Diese Gedanken ergriffen von mir Besitz und ich fasste ein wenig Mut. Also so einfach aufgeben wollte ich mich eigentlich nicht. Ich wurde zwar meist wie Luft behandelt und von den meisten Menschen ignoriert. Aber sollte ich mich wirklich von diesen Menschen abhängig machen? Sollte ich mich an Menschen orientieren, die mich wie den letzten Dreck behandeln, die mich ausstoßen? Nein. Ich bin ein Menschen und habe das Recht, so zu sein, wie ich bin. Und wenn das jemand nicht akzeptieren will, dann muss er sich ja nicht mit mir abgeben.

Und dennoch tut es weh, wenn ich daran denke, was meine Eltern mir an den Kopf geworfen haben. Ich wäre ein Perversling, ich würde ihren Namen beschmutzen. Ich sei nicht mehr ihr Sohn. Damit hatten sie mich vor die Tür gesetzt. Warum nur konnten sie mich nicht so annehmen, wie ich eben nun mal bin? Warum ist das so falsch, wie ich bin? Was ist so schlimm daran, dass ich mich nur in Jungen verlieben kann? Zählt denn nur die gesellschaftliche Norm? Das macht man nicht, das ist pfui. Ist Liebe nur dann erlaubt, wenn man seiner "gesellschaftlichen Pflicht" zur Fortpflanzung nachkommt, was ja bei zwei Jungen nicht geht?

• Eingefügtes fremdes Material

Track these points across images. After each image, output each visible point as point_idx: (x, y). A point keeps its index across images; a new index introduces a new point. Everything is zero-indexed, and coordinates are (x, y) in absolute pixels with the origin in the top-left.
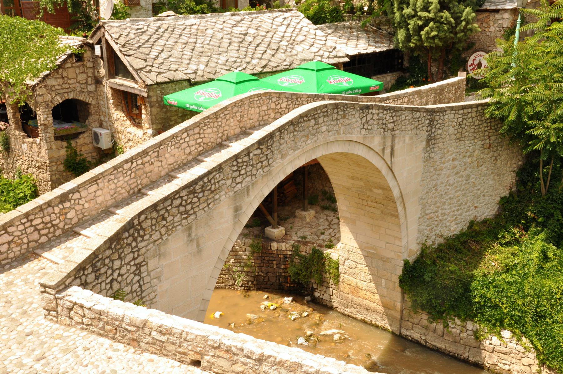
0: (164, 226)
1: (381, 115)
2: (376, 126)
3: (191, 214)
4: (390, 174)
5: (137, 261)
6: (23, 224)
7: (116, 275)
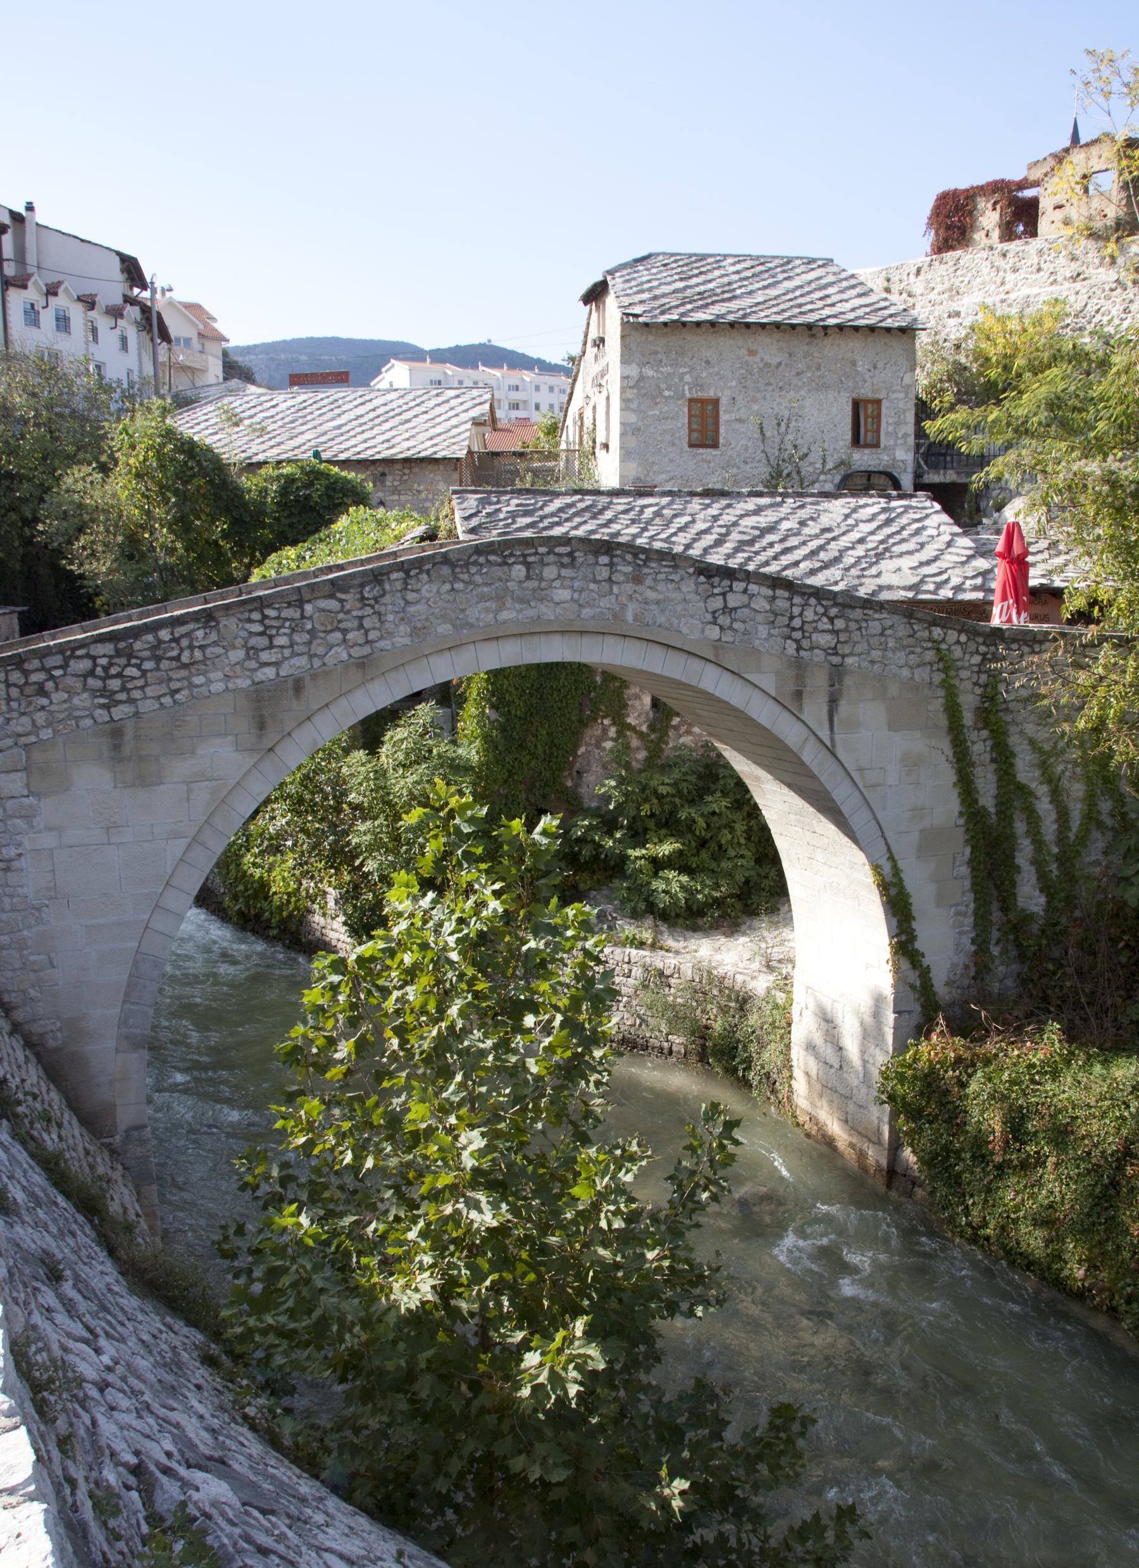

Bevor ich mich weiter in diese Gedanken vertiefen konnte, machte sich die Kälte immer stärker bemerkbar. Wollte ich morgen nicht die Schlagzeile in der Lokalpresse sein, musste ich jetzt etwas tun. Ich kämpfte mich mühsam nach oben. Dabei fiel mir ein Zettel aus der Tasche. Hoppla, an den hatte ich mich gar nicht mehr erinnert. Auf diesem Zettel stand die Adresse einer schwulen Jugendgruppe. Ein Wink des Schicksals? Es scheint so. Es war wohl noch zu früh für mich abzutreten. Irgendwo da draussen wartete mein Leben auf mich und sicher auch ein verständnisvoller, liebenswerter Freund. Allein dafür lohnte es sich zu leben.

Also lief ich zu der auf dem Zettel stehenden Adresse. Diese war in einer umgebauten Lagerhalle. Ich öffente nach kurzem Zögern die Tür. Eine neue Welt tat sich für mich auf. Neugierig schauten mich die Geschichter einiger Jungs an. Das war doch ein guter Neuanfang. Hier würde mich keiner einfach so rauswerfen. Hier durfte ich so sein wie ich bin. "Bleib hier bei uns. Wir sind froh, dass du dich entschieden hast, zu uns zu kommen und keine Dummheiten gemacht hast." Ja ich war mittlerweile auch richtig froh. Ich fasste wieder Lebensmut. Ein neues Leben wartete auf mich und ich war bereit es zu leben.